What to work on
Shown below is a listing with pictures; reproduce exactly, and only, the lines between the ones containing "pinky pip: (140, 195)" and "middle pip: (1059, 788)", inclusive, leaving the pictures out.

Source information
------------------------------------------------

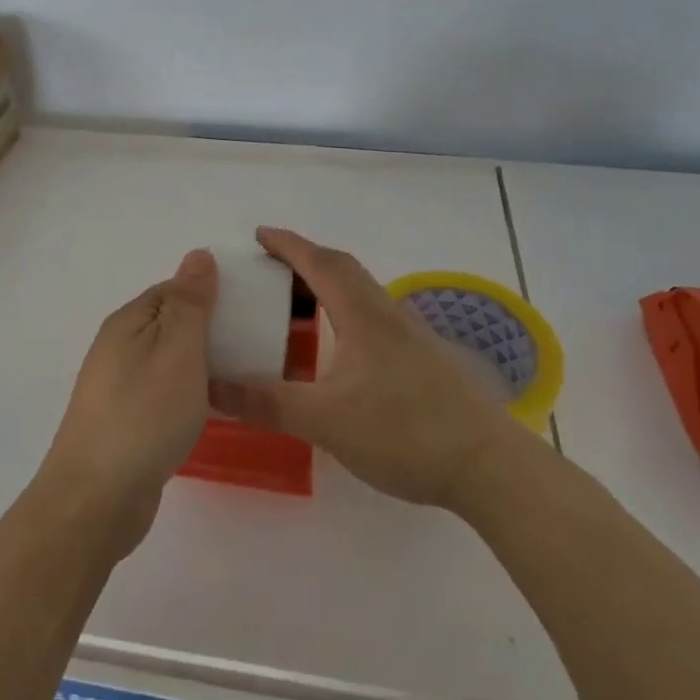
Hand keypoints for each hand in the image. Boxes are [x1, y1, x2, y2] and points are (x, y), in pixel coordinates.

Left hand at [37, 249, 217, 553]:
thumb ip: (190, 302)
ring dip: (199, 364)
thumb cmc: (145, 413)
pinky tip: (208, 410)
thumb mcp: (177, 348)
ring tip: (238, 377)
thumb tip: (197, 255)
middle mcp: (117, 348)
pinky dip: (187, 394)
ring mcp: (117, 388)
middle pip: (169, 325)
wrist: (98, 497)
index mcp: (127, 321)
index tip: (246, 310)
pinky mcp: (124, 423)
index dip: (209, 294)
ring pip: (167, 361)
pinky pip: (162, 393)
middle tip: (250, 345)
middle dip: (208, 330)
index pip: (172, 290)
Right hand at [210, 227, 515, 509]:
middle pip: (344, 270)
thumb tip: (211, 388)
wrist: (488, 466)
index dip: (288, 245)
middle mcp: (388, 315)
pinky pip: (374, 318)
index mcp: (363, 316)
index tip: (259, 234)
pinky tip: (338, 350)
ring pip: (362, 294)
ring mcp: (411, 337)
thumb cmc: (404, 432)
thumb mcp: (325, 420)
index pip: (320, 264)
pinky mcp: (424, 360)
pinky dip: (345, 315)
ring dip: (328, 287)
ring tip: (297, 306)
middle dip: (306, 260)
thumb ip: (267, 403)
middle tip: (271, 269)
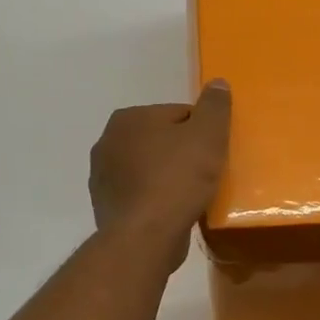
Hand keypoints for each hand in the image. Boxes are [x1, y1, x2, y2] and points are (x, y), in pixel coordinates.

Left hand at [89, 81, 232, 272]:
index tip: (214, 152)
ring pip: (148, 169)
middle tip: (207, 174)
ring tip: (192, 196)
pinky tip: (173, 213)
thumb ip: (214, 107)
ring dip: (167, 177)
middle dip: (181, 153)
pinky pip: (140, 195)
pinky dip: (156, 200)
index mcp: (128, 118)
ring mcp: (102, 177)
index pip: (177, 114)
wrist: (145, 236)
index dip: (201, 132)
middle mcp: (107, 142)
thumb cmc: (178, 179)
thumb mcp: (207, 136)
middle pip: (160, 141)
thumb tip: (217, 83)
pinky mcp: (106, 207)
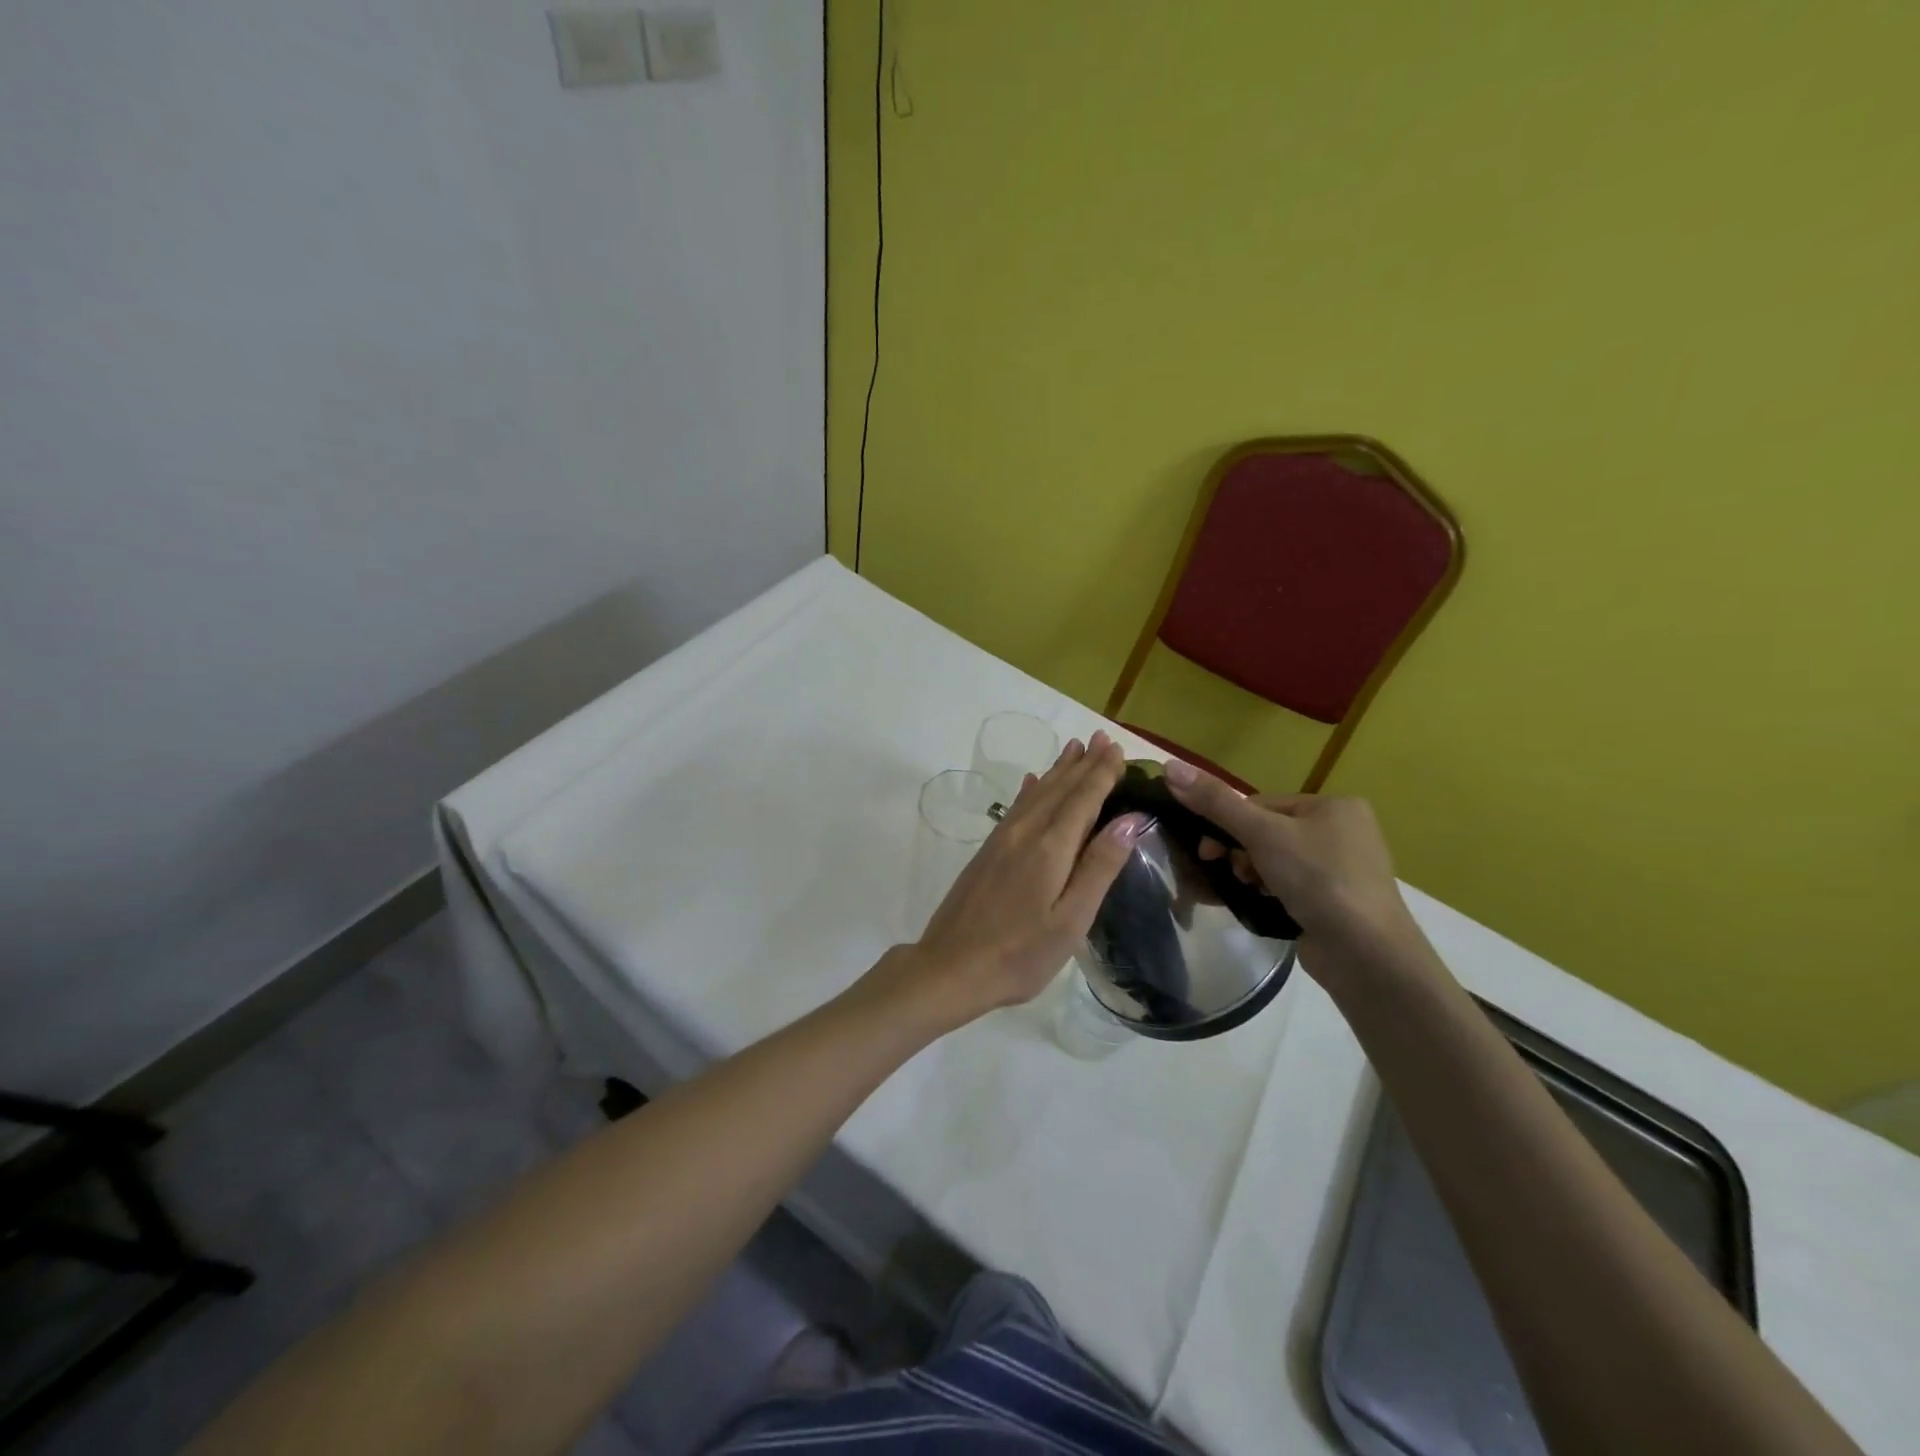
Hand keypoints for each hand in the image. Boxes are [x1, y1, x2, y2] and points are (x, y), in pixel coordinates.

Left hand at [901, 731, 1144, 1023]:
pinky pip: (1016, 807)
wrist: (951, 966)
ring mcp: (1002, 839)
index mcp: (1050, 848)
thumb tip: (1130, 819)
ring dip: (1058, 770)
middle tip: (1101, 738)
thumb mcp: (1071, 919)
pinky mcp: (987, 851)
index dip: (1101, 773)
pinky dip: (1031, 790)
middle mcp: (1025, 832)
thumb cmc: (1020, 953)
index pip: (1083, 799)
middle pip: (1059, 788)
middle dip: (1083, 763)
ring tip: (1073, 748)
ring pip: (1036, 793)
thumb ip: (1099, 867)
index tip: (1117, 749)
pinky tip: (1032, 782)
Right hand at [1162, 760, 1414, 952]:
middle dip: (1241, 852)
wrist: (1366, 954)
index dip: (1230, 824)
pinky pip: (1291, 887)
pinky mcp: (1338, 904)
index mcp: (1335, 806)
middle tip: (1226, 871)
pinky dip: (1270, 893)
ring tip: (1248, 891)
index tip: (1209, 849)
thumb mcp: (1261, 834)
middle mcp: (1345, 832)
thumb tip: (1170, 766)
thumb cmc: (1318, 879)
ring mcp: (1344, 871)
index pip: (1264, 804)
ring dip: (1252, 874)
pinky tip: (1261, 905)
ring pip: (1278, 861)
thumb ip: (1215, 802)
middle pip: (1269, 832)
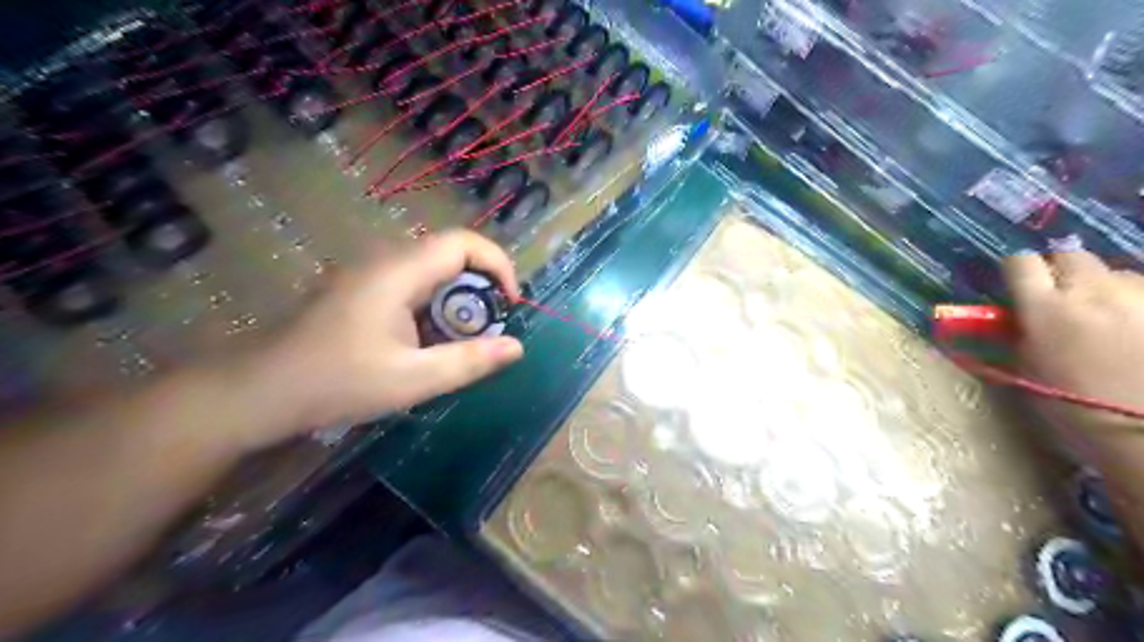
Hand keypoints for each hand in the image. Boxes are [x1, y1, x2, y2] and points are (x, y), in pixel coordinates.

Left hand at [248, 231, 523, 446]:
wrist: (259, 391)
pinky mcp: (361, 289)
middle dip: (481, 288)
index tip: (510, 304)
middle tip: (488, 331)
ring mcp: (370, 274)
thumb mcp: (412, 379)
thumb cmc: (336, 383)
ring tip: (461, 342)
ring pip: (433, 271)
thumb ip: (469, 361)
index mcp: (399, 272)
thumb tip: (517, 347)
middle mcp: (386, 261)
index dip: (498, 265)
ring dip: (458, 301)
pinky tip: (427, 343)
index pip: (463, 242)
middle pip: (451, 254)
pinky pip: (413, 285)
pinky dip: (435, 308)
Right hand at [1003, 248, 1142, 434]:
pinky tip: (1137, 330)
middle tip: (1062, 298)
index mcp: (1045, 309)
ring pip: (1115, 273)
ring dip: (1105, 288)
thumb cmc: (1078, 410)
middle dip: (1062, 272)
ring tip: (1111, 320)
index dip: (1018, 271)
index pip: (1020, 263)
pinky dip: (1138, 304)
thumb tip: (1021, 315)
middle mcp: (1093, 291)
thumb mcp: (1029, 371)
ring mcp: (1142, 296)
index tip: (1018, 286)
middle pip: (1070, 256)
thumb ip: (1022, 333)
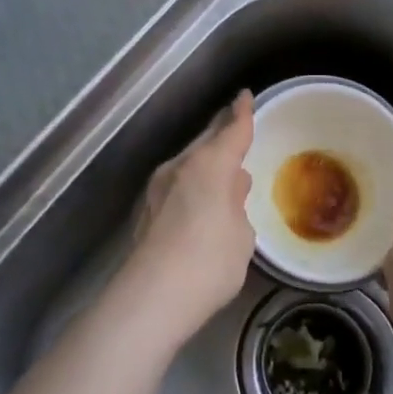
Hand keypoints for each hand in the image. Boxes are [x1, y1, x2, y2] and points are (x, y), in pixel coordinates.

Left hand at [118, 91, 256, 343]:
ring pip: (189, 162)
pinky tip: (200, 196)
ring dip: (206, 159)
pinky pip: (178, 183)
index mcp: (209, 164)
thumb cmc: (210, 262)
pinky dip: (193, 182)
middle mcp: (180, 166)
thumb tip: (231, 187)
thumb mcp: (241, 234)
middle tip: (236, 125)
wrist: (152, 297)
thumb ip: (237, 204)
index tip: (245, 96)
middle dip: (221, 131)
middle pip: (205, 141)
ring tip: (223, 164)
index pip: (232, 130)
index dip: (242, 113)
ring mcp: (158, 187)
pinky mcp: (147, 210)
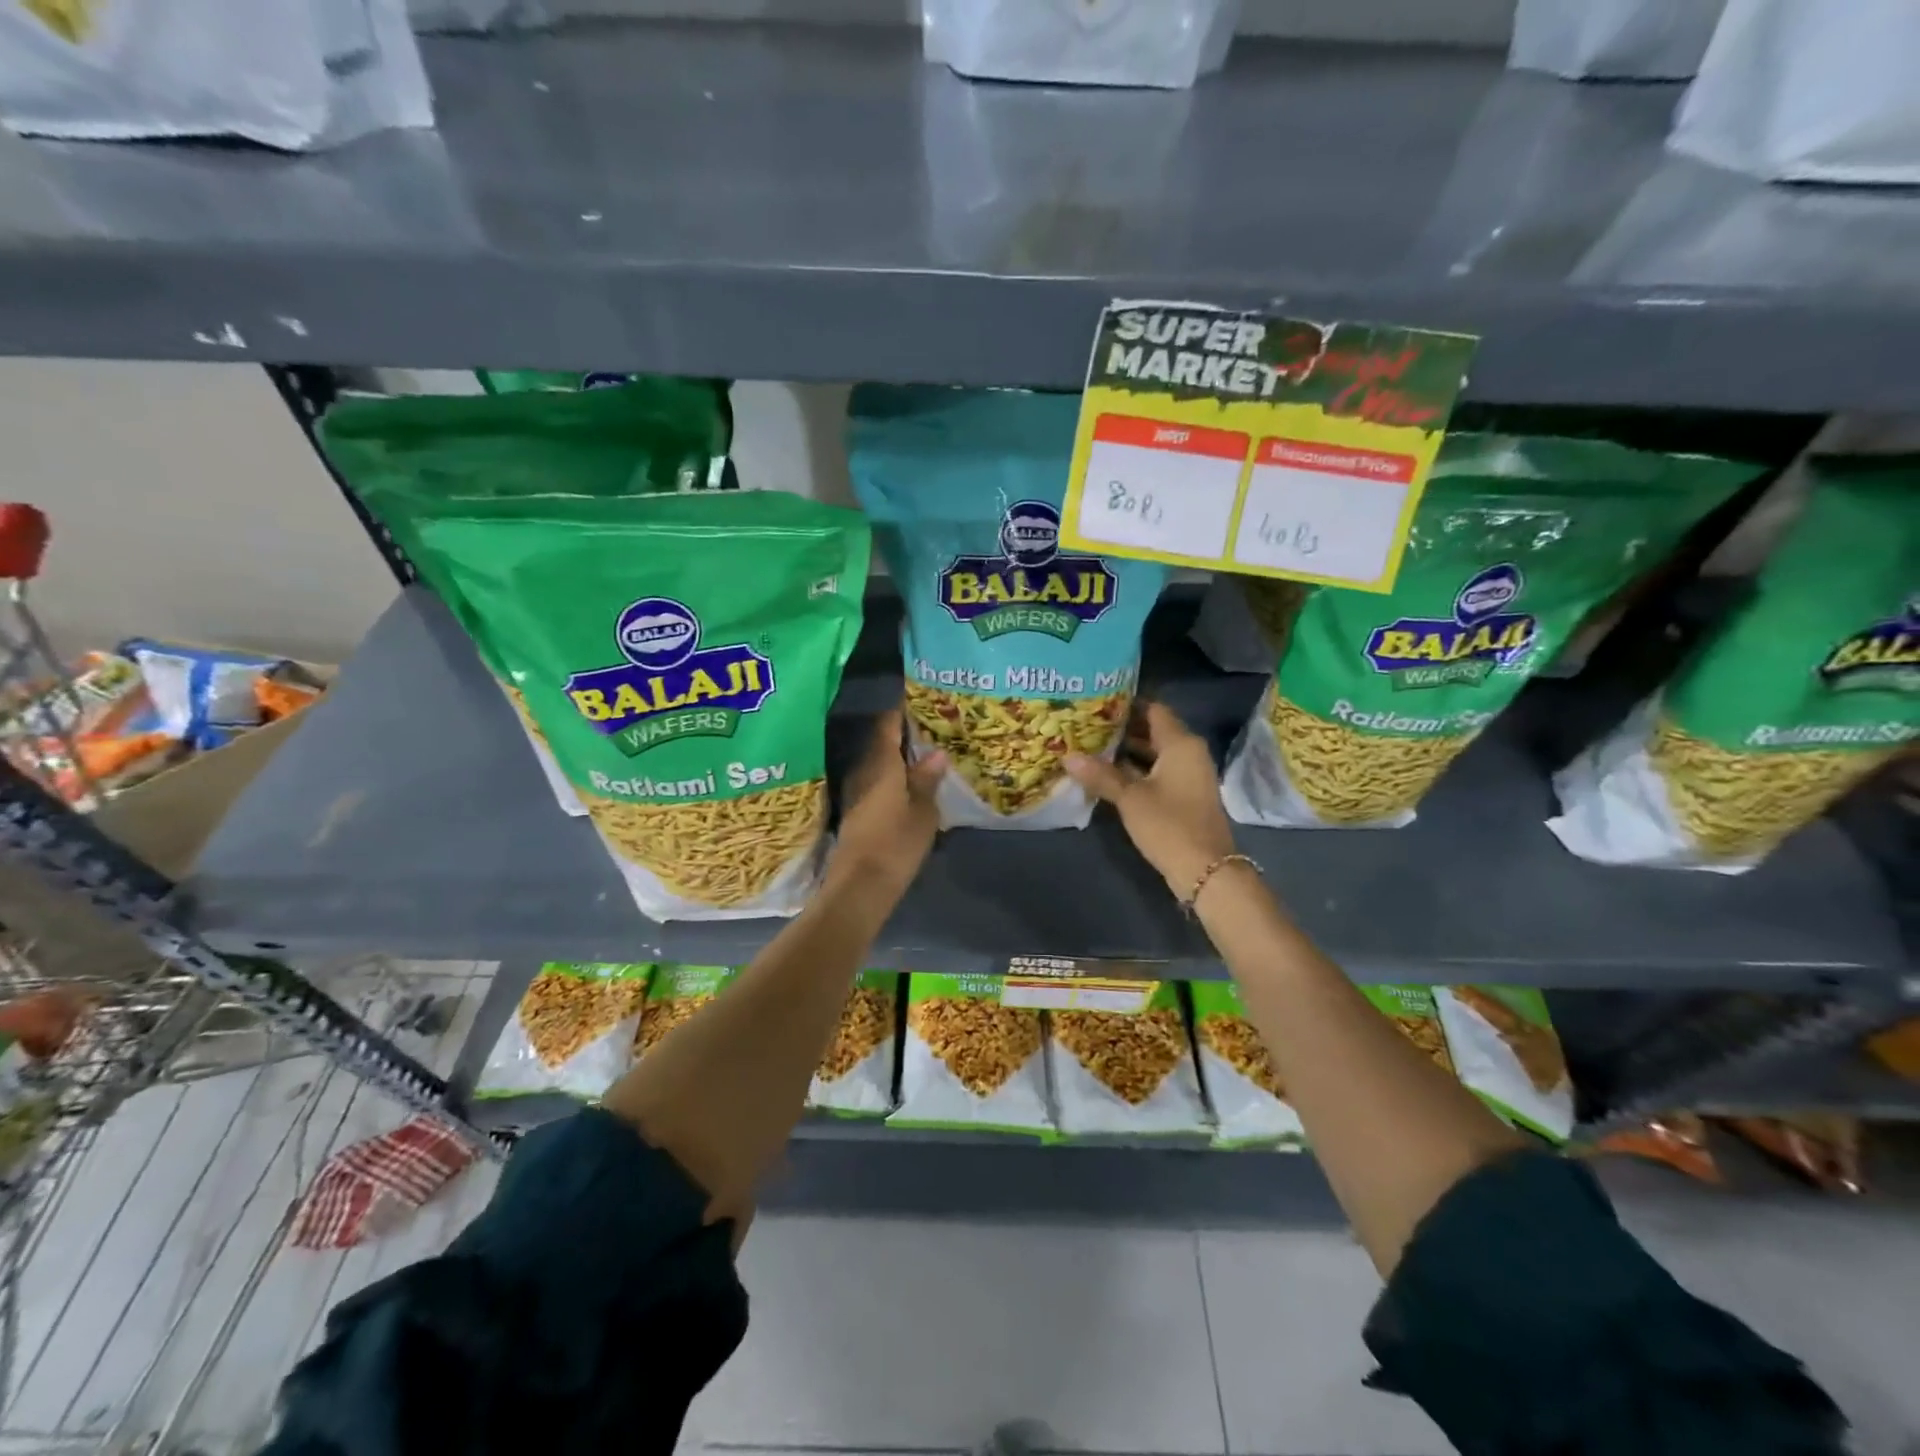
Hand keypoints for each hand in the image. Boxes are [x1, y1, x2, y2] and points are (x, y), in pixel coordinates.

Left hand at [830, 708, 945, 896]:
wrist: (860, 886)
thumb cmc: (896, 844)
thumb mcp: (922, 812)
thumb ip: (927, 780)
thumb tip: (936, 753)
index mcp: (882, 764)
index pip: (888, 726)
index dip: (899, 710)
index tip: (914, 697)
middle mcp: (864, 772)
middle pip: (881, 744)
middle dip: (900, 734)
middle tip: (926, 725)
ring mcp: (856, 793)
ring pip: (877, 765)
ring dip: (895, 757)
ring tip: (921, 752)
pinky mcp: (856, 813)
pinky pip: (875, 783)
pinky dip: (890, 777)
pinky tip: (906, 783)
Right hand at [1065, 701, 1237, 897]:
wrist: (1206, 871)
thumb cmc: (1169, 825)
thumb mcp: (1130, 798)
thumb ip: (1100, 775)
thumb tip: (1067, 756)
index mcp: (1181, 744)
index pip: (1153, 709)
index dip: (1126, 703)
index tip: (1096, 701)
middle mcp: (1188, 753)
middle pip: (1153, 730)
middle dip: (1121, 728)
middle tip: (1085, 723)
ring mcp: (1187, 775)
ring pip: (1153, 753)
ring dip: (1125, 751)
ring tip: (1089, 745)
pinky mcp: (1183, 795)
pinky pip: (1156, 771)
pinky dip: (1134, 770)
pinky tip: (1106, 774)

------------------------------------------------

Problem solution
pinky pip: (140, 195)
pinky dip: (156, 200)
index mcp: (128, 118)
ring mcp: (102, 177)
index pip: (177, 114)
wrist: (145, 236)
index dip: (201, 132)
middle mcp: (107, 142)
thumb cmc: (178, 179)
thumb mcp: (207, 136)
middle pip: (160, 141)
thumb tip: (217, 83)
pinky mcp: (106, 207)
Hand keypoints for each hand in the image. Boxes are [x1, y1, x2, y2] and points are (x, y), in pixel coordinates.

Left hand at [901, 731, 1144, 1023]:
pinky pip: (1016, 807)
wrist: (951, 966)
ring mcp: (1002, 839)
index mcp: (1050, 848)
thumb tip: (1130, 819)
ring dip: (1058, 770)
middle tip: (1101, 738)
thumb mcp: (1071, 919)
pinky mcp: (987, 851)
index dip: (1101, 773)
pinky dip: (1031, 790)
middle mcp: (1025, 832)
thumb cmc: (1020, 953)
index pip: (1083, 799)
middle pip: (1059, 788)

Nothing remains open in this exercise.